Toni był korespondentem amerykańskiej telewizji i naszym prezentem dla państwa "kontynuowała - bo za własne pieniądze żeśmy podróżowali, było właśnie otwieranie tego świata. Teraz postanowiłam otwierać Polskę, bo Polska została nieco na boku, a nawet daleko na boku. A przecie Polska to taki piękny i ciekawy kraj, więc ja zaczęłam otwierać moim czytelnikom, i widzom oczy na Polskę. Ukazały się cztery tomy jej książki "Groch i kapusta" ("To, co nasze, swojskie, przaśne i co naprawdę warto poznać", natomiast "Pieprz i wanilia", telewizyjne programy robione z Tonym Halikiem, "pokazywały to, co dalekie, egzotyczne, obce").
Pani Elżbieta najbardziej kocha Bieszczady. Na pytanie, gdzie najchętniej jeździ, odpowiada: "Paryż, Wenecja i Ustrzyki Górne", gdzie ma honorowe obywatelstwo i bezterminowy pokój w hotelu z widokiem na Połoninę Caryńską. Chwali też Dolny Śląsk, gdzie jest więcej pałaców i zamków niż nad Loarą, a niedaleko nas Biebrzę. - Uwielbiam tam latać balonem - zdradza.
Podczas ostatniej podróży do Chin Elżbieta Dzikowska poznawała mniejszości narodowe (stanowią 7% ludności, jest ich 55) skupione głównie na południu kraju. Można tam dotrzeć bez problemu, bo Chińczycy, w przeciwieństwie do nas, budują mnóstwo nowych dróg.
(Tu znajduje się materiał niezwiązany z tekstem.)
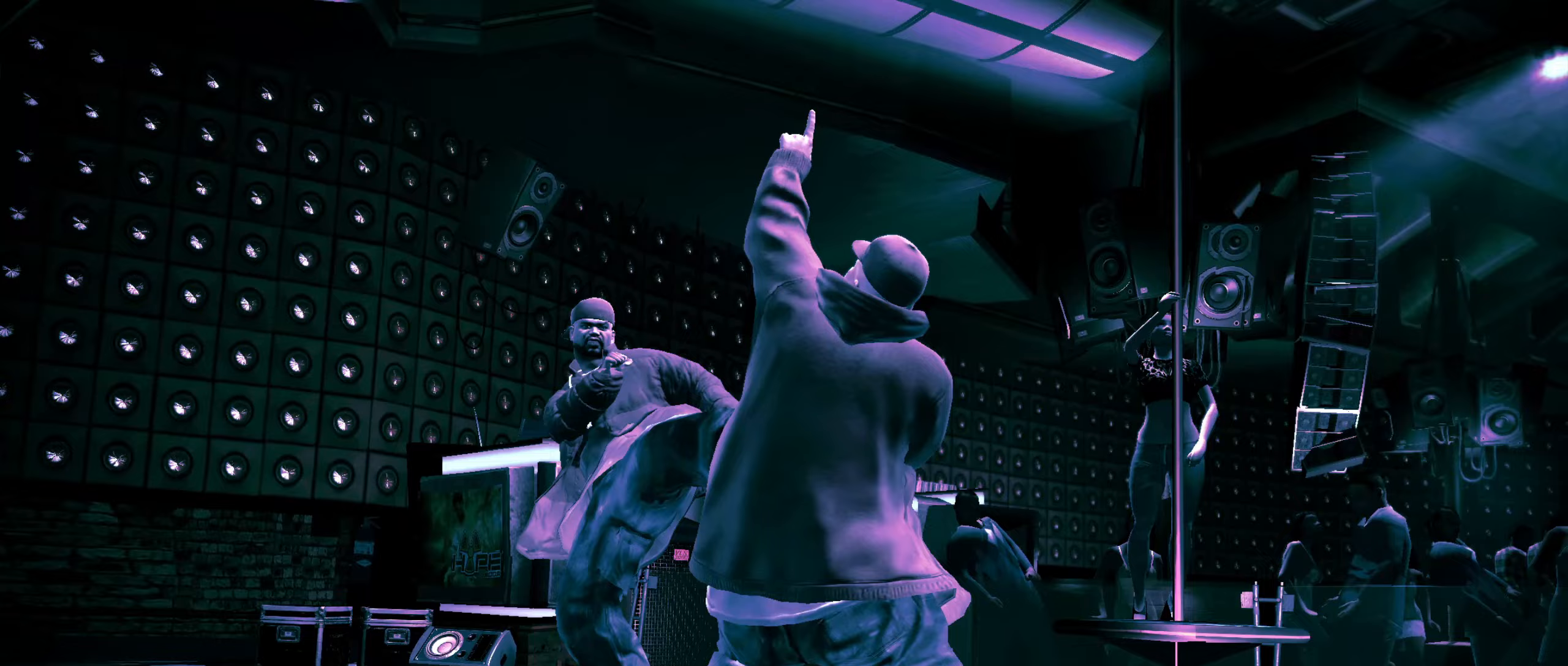
{"buttons": ["X"], "left_stick": "center", "right_stick": "center", "events": [[100, "A", "down"], [150, "A", "up"], [483, "X", "down"]]}
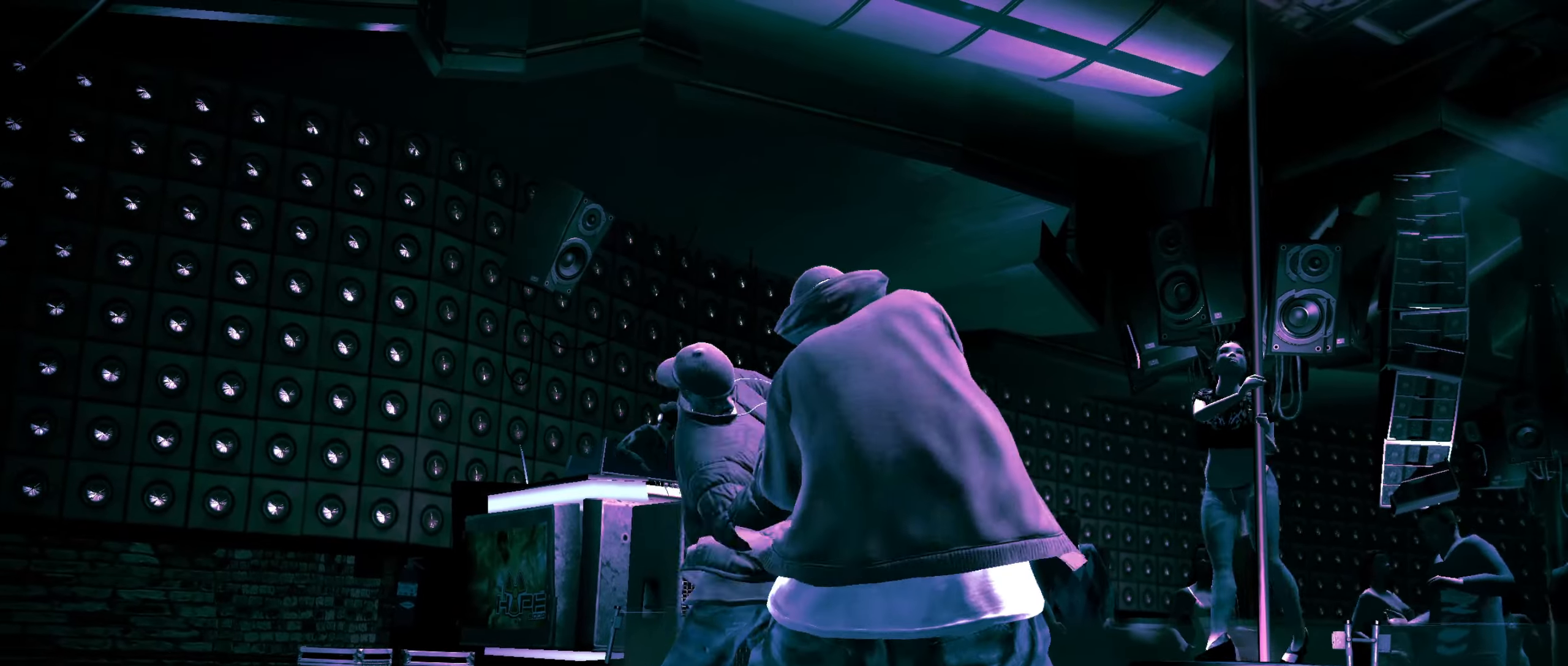
{"buttons": [], "left_stick": "center", "right_stick": "center", "events": [[50, "X", "up"], [117, "X", "down"], [167, "X", "up"], [233, "X", "down"], [300, "X", "up"], [433, "A", "down"], [483, "A", "up"]]}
Wyjaśniła, że interesuje ją świat, który odchodzi, i który też bardzo szybko się zmienia. Wszędzie są już teraz telewizory, każdy ma komórkę.
- Byłam w tych samych regionach dwa lata temu, a teraz, to jest wielka różnica - oceniła - społeczna też, ponieważ Chiny się bogacą. Wszędzie tłumy turystów.
Swoje obserwacje z podróży utrwaliła na interesujących zdjęciach, które pokazała czytelnikom wyszkowskiej biblioteki, obrazowo je komentując.
EB

Źródło: "Nowy Wyszkowiak" Nr 21 z 28 maja 2013 r.